◆ Exercise requirements
Start at the line in the entries below that contains "cereal bowl [58,370,118,413]", stop at the line that contains "- potted plant [488,474,521,507]", and output exactly the lines in that span, both ends included.

◆ Dataset records
--------------------

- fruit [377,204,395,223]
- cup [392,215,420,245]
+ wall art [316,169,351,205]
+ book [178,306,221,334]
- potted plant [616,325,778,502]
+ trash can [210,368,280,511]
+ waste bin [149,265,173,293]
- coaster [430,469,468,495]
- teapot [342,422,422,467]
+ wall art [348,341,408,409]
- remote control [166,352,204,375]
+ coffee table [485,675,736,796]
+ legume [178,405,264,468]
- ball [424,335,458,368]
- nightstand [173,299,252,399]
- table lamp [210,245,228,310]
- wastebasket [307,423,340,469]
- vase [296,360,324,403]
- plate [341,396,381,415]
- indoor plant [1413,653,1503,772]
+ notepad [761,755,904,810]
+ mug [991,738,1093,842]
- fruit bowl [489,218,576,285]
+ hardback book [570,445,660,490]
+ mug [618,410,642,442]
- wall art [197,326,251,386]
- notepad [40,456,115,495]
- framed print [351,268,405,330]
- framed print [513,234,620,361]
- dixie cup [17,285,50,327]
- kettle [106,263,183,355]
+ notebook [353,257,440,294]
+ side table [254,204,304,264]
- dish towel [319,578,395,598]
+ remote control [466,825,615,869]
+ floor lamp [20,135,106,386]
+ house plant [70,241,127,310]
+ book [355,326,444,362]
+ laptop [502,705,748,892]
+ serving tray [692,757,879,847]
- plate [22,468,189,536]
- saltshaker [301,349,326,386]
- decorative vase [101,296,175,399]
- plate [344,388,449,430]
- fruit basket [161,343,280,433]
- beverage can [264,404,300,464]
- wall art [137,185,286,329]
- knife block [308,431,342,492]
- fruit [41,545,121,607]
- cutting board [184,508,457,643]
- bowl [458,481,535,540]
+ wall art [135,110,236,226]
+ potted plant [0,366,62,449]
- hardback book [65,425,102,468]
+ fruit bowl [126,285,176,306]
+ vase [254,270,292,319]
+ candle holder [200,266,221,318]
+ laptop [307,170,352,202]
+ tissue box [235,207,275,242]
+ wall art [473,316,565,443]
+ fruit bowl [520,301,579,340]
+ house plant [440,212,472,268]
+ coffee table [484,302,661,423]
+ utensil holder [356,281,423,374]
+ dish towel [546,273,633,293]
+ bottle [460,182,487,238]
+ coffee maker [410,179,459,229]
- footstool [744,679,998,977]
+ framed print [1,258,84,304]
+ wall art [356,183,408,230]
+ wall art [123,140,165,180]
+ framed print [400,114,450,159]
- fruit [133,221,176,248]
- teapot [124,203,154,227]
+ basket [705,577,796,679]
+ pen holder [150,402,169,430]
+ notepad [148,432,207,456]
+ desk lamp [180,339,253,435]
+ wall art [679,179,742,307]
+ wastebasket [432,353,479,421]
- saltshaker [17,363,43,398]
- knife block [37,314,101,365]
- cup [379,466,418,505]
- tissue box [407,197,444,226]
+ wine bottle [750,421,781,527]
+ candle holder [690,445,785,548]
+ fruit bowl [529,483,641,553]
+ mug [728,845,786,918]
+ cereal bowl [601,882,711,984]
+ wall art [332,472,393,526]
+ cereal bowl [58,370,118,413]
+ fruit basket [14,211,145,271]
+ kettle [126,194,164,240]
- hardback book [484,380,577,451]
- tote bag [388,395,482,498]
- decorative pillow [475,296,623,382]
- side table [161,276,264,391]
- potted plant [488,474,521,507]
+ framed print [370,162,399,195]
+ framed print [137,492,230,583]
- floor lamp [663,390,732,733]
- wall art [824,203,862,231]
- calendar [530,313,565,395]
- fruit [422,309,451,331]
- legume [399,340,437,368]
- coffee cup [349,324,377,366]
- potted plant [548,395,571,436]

--------------------

◆ Response to the task
+ cereal bowl [58,370,118,413]
+ fruit basket [14,211,145,271]
+ kettle [126,194,164,240]
- hardback book [484,380,577,451]
- tote bag [388,395,482,498]
- decorative pillow [475,296,623,382]
- side table [161,276,264,391]
- potted plant [488,474,521,507]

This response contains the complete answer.